On Jan 25, 2010, at 7:20 AM, Ivan wrote:
Hi,
Recently, I am looking at the annoation and web fragment in
Servlet 3.0. After checking some integration codes, it seems that we
have different strategy for Tomcat and Jetty, in Tomcat plugin,
after doing some verification and web service process work, Geronimo
will pass the web.xml file directly to Tomcat, and then Tomcat will
parse the web.xml file and call the addChild method to register all
the servlets to context. While in Jetty plugin, all the work is done
in Servlet GBean and Jetty will not check the web.xml file (At least
for servlet configurations).
So in Geronimo 3.0, who will be resposible for the annotation
and web fragment scanning. For Tomcat, one way is still to let
Tomcat does it, actually I found some related codes are added in
ContextConfig class. Although I found some errors while trying it,
it should be easy to solve. Another way is to scan by Geronimo, then
create a gbean for each servlet like Jetty, or just generate a full
web.xml file.
Personally, I wish to do it by Geronimo, so that Geronimo could
have a full control of it, which keeps the same way with Jetty.

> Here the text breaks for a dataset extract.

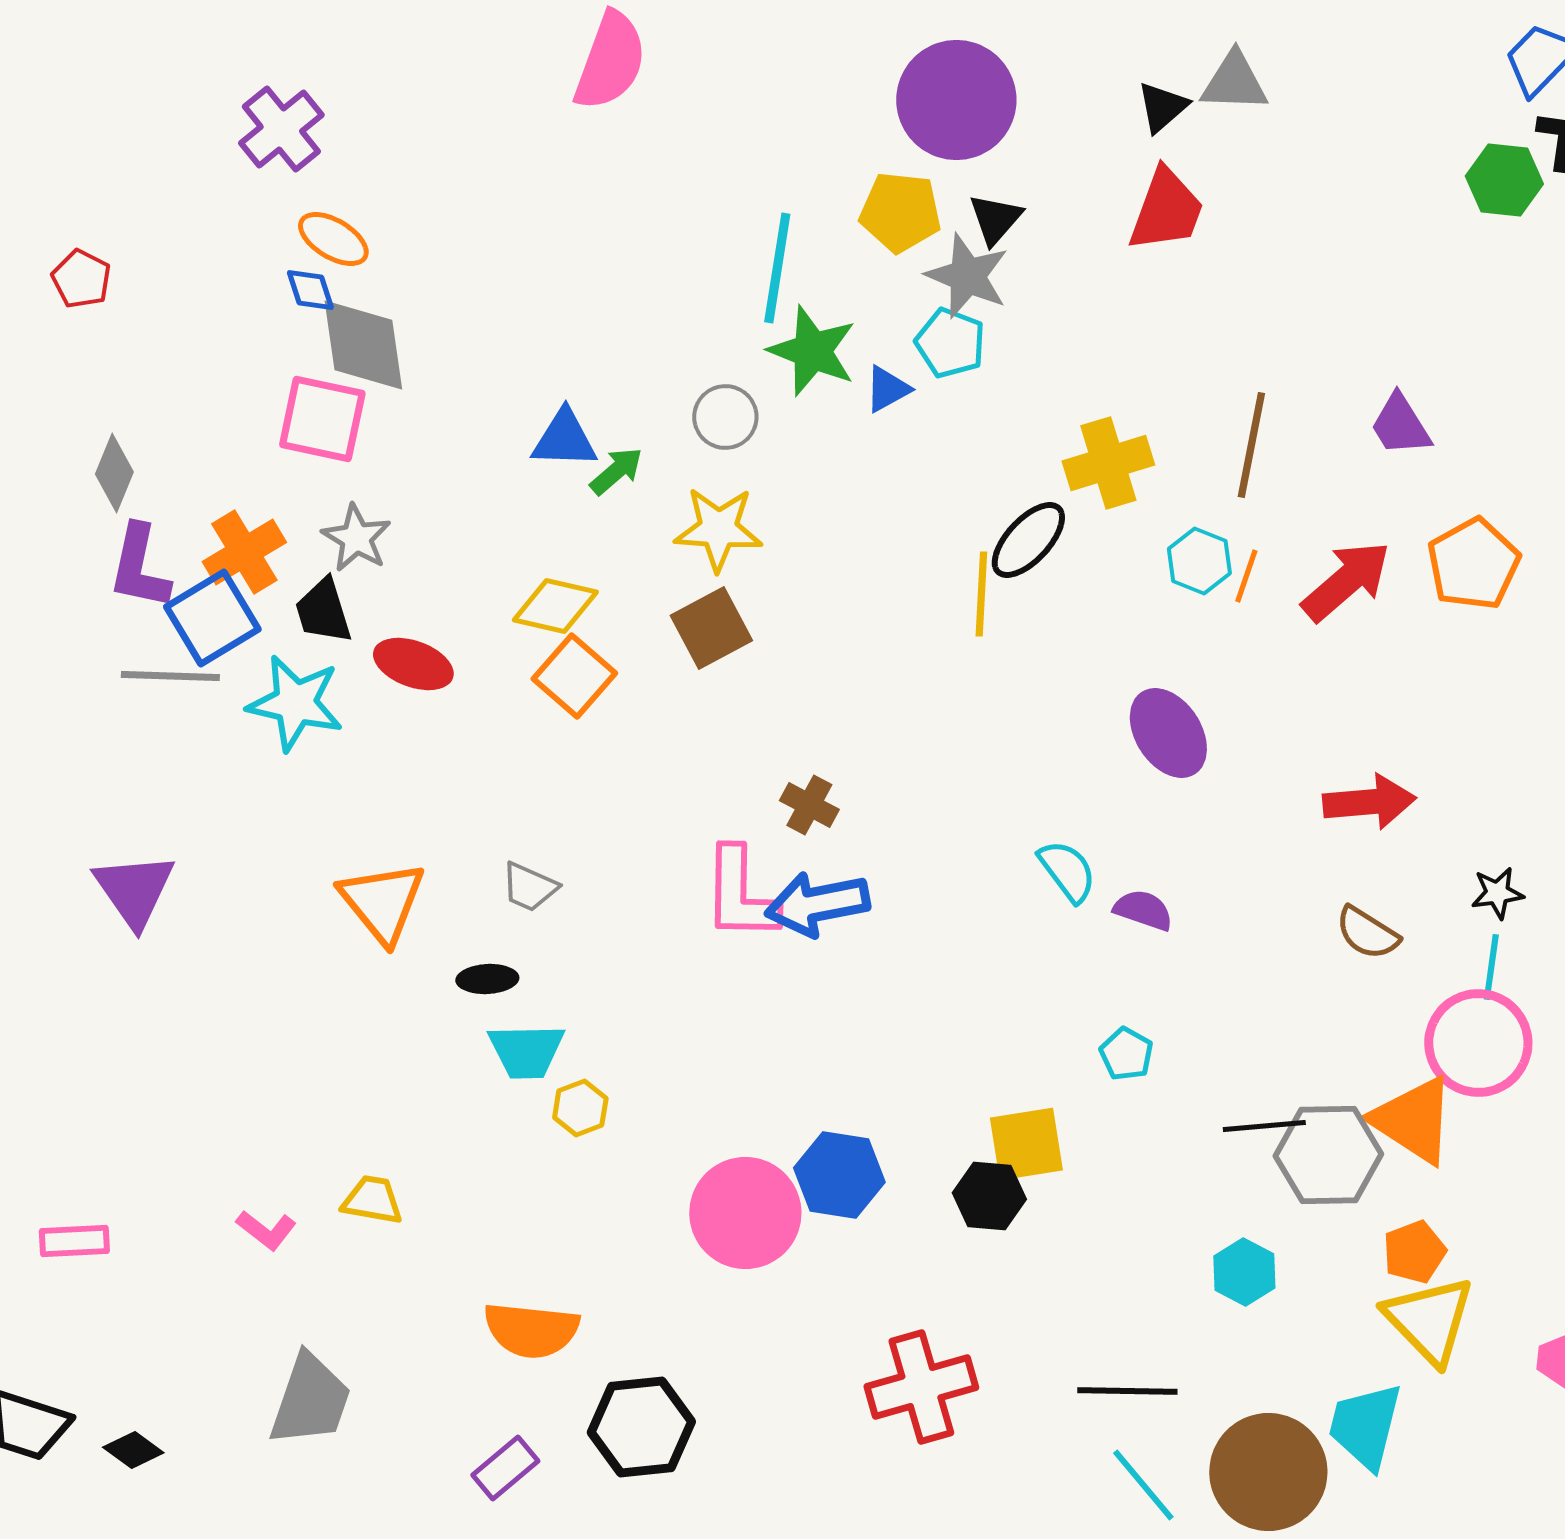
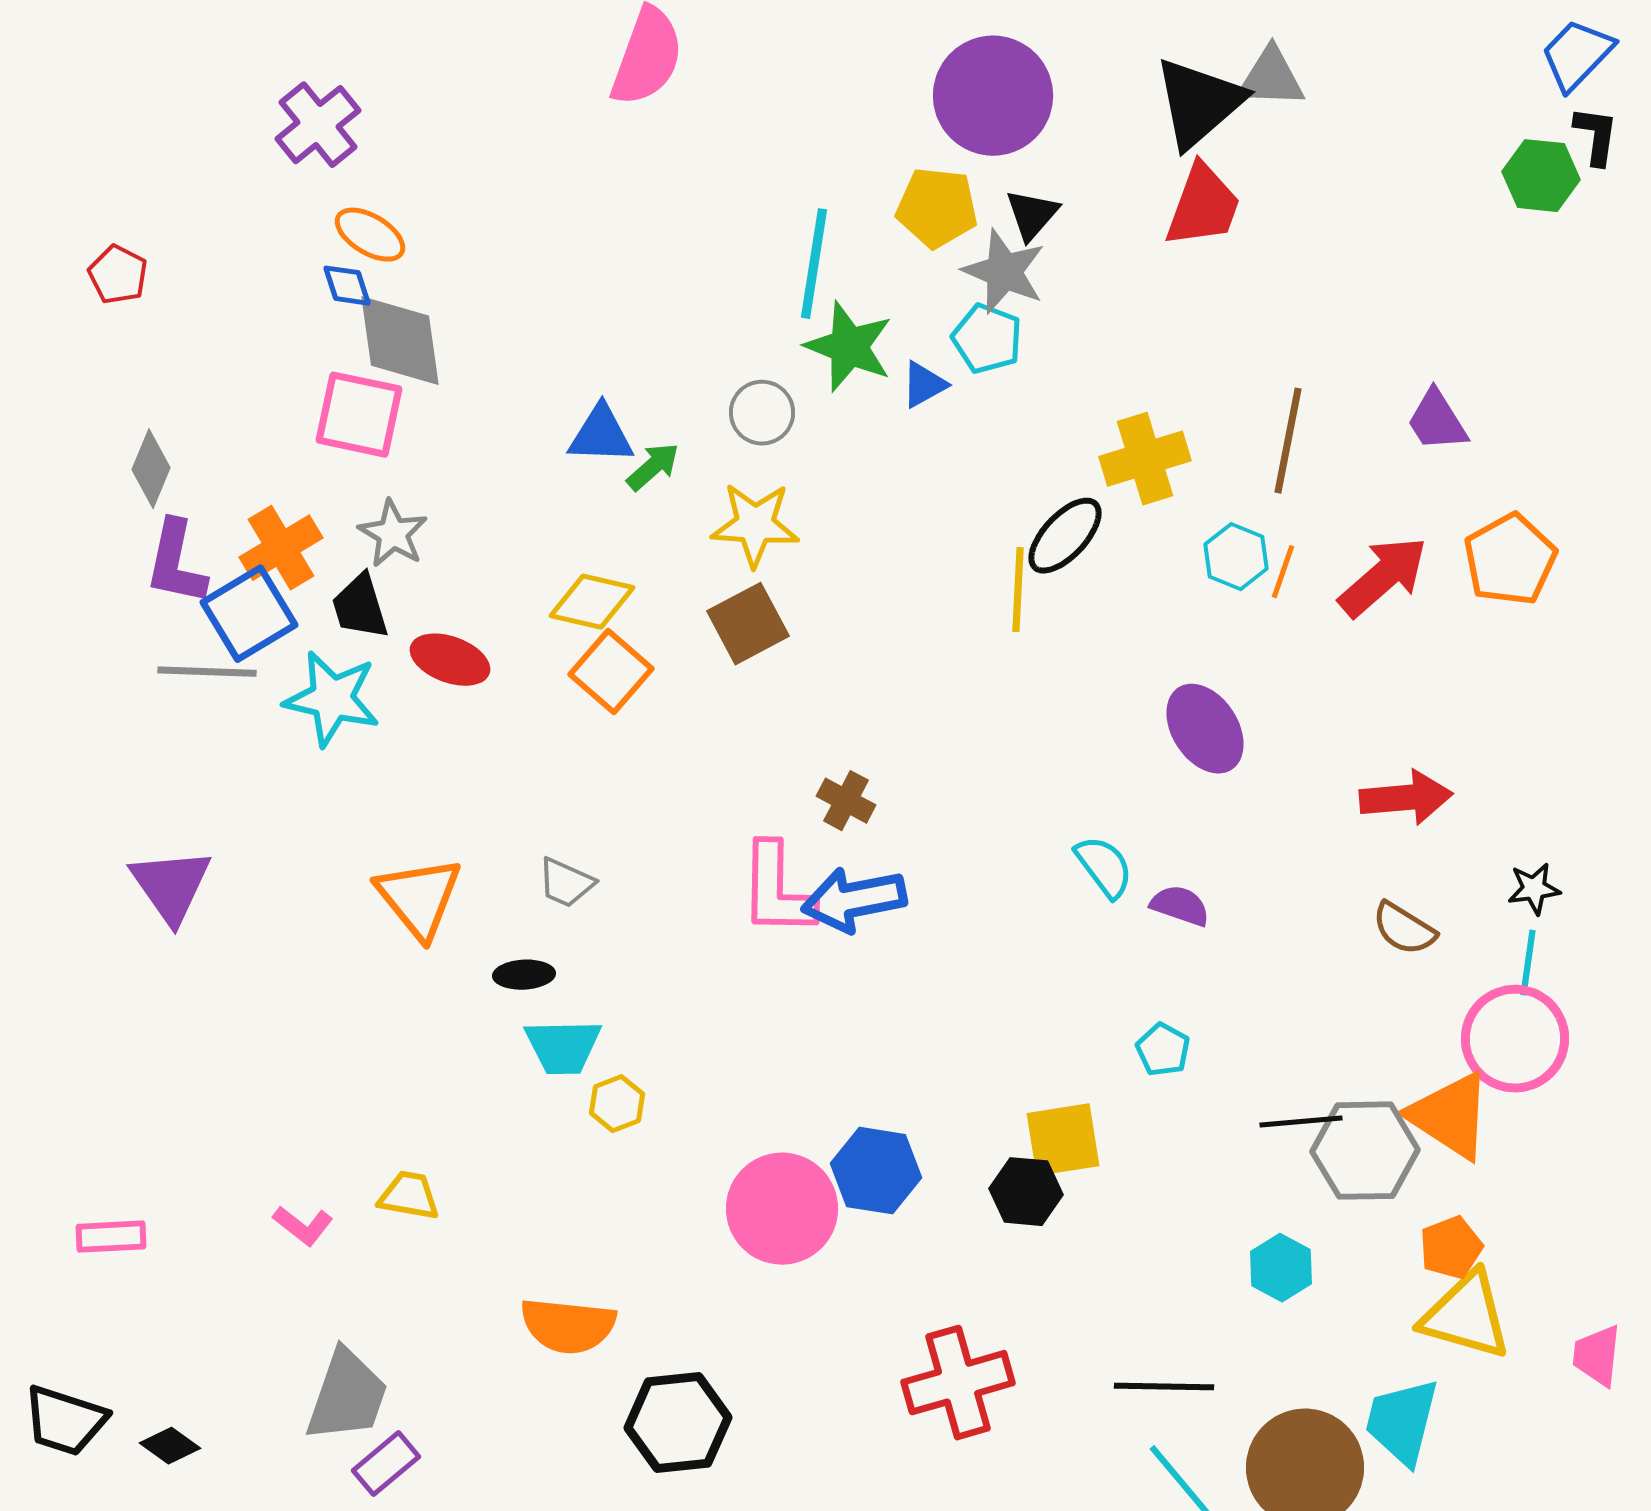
black triangle: (1162, 107) -> (1199, 103), size x1.8
yellow triangle: (1429, 1320) -> (1466, 1316), turned -30
purple rectangle: (505, 1468) -> (386, 1464), moved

Also, I have another idea about improving the class scanning, IIRC,
many builders require annoation scanning or file scanning, like web-
builder, webservice-builder, etc. I am thinking that whether we
could do all the scanning work in one round, not a new round search
would be triggered by each builder. Maybe, we could add some methods
like registerScanningHandler in the DeploymentContext, and once the
temp bundle is installed, all the scanning work be will done in one
round.
Any comment ? Thanks !
In tomcat, I think we have to let tomcat create the servlet wrapper
objects. Several people have tried to turn them into gbeans but it
conflicts with tomcat's attempt to manage the component lifecycle. I
think we could write a jaxb-based processor to replace the tomcat
digester one and this might simplify our code.
I would prefer that geronimo scan for annotations and construct a
complete web.xml from them and then process the web.xml either through
our code (like in jetty) or through the web containers code (like in
tomcat).
Another possibility would be to use the new servlet 3.0 apis for
adding servlets etc to a web app. We might be able to write a single
processor to read through the metadata-complete web.xml and call the
appropriate methods to construct the web app. At the moment I don't
recall any geronimo-specific configuration that applies to specific
servlets, filters, or listeners so this code might not need to look in
geronimo plans very much.
I like your idea of combining the annotation scanning.